In relation to a vaccine, Professor Kidd said “the pace that a number of these promising solutions are moving through the different phases in the development process is really impressive and very heartening”.

“However, you can’t predict how long it is going to take before the first one of these gets to a point where its proven to be safe and effective and providing long-lasting protection to the majority of people.

“A vaccine also needs to be a product that can be developed en masse for seven billion people because there is no point just having a vaccine for Australia - we need a vaccine that is going to be distributed to people all around the world if we are going to be able to reopen our borders and move to whatever ‘new normal’ life looks like.

“It’s likely we will never again be living like we were in 2019 – some of the changes are going to be with us in the future and some of the very rapid technological developments that we have seen are here to stay. And that’s exciting.”
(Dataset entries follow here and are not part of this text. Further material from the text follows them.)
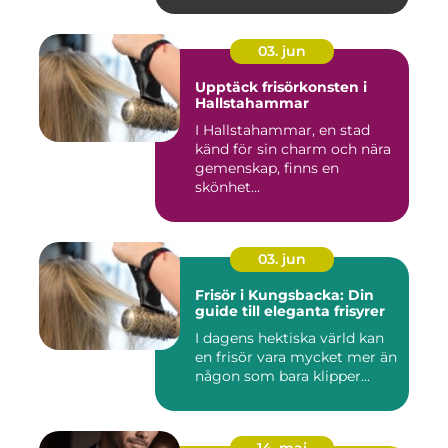
03. jun
Upptäck frisörkonsten i
Hallstahammar
I Hallstahammar, en stad
känd för sin charm och nära
gemenskap, finns en
skönhet...
03. jun
Frisör i Kungsbacka: Din
guide till eleganta frisyrer
I dagens hektiska värld kan
en frisör vara mycket mer än
någon som bara klipper...
14. maj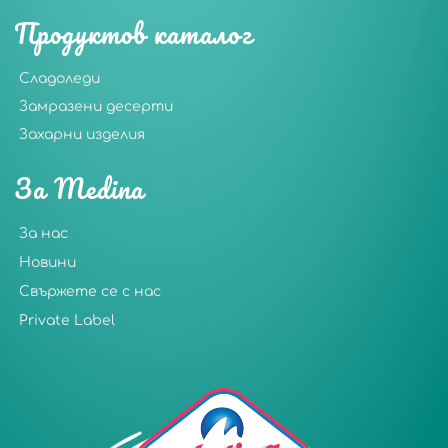
Продуктов каталог
Сладоледи
Замразени десерти
Захарни изделия
За Medina
За нас
Новини
Свържете се с нас
Private Label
Background: Professor Kidd was previously Executive Dean of the Faculty of Medicine, Nursing and Health Sciences at Flinders University for eight years and, more recently, spent three years as Chair of Family and Community Medicine at the University of Toronto, Canada. He returned to Australia in March 2020 to take up the dual roles of Deputy Chief Medical Officer in the Commonwealth Department of Health and Professor of Primary Care Reform at The Australian National University. Amongst a range of professional appointments, Professor Kidd has previously served as the elected President of the Royal Australian College of General Practitioners (2002-2006) and President of the World Organization of Family Doctors (2013-2016).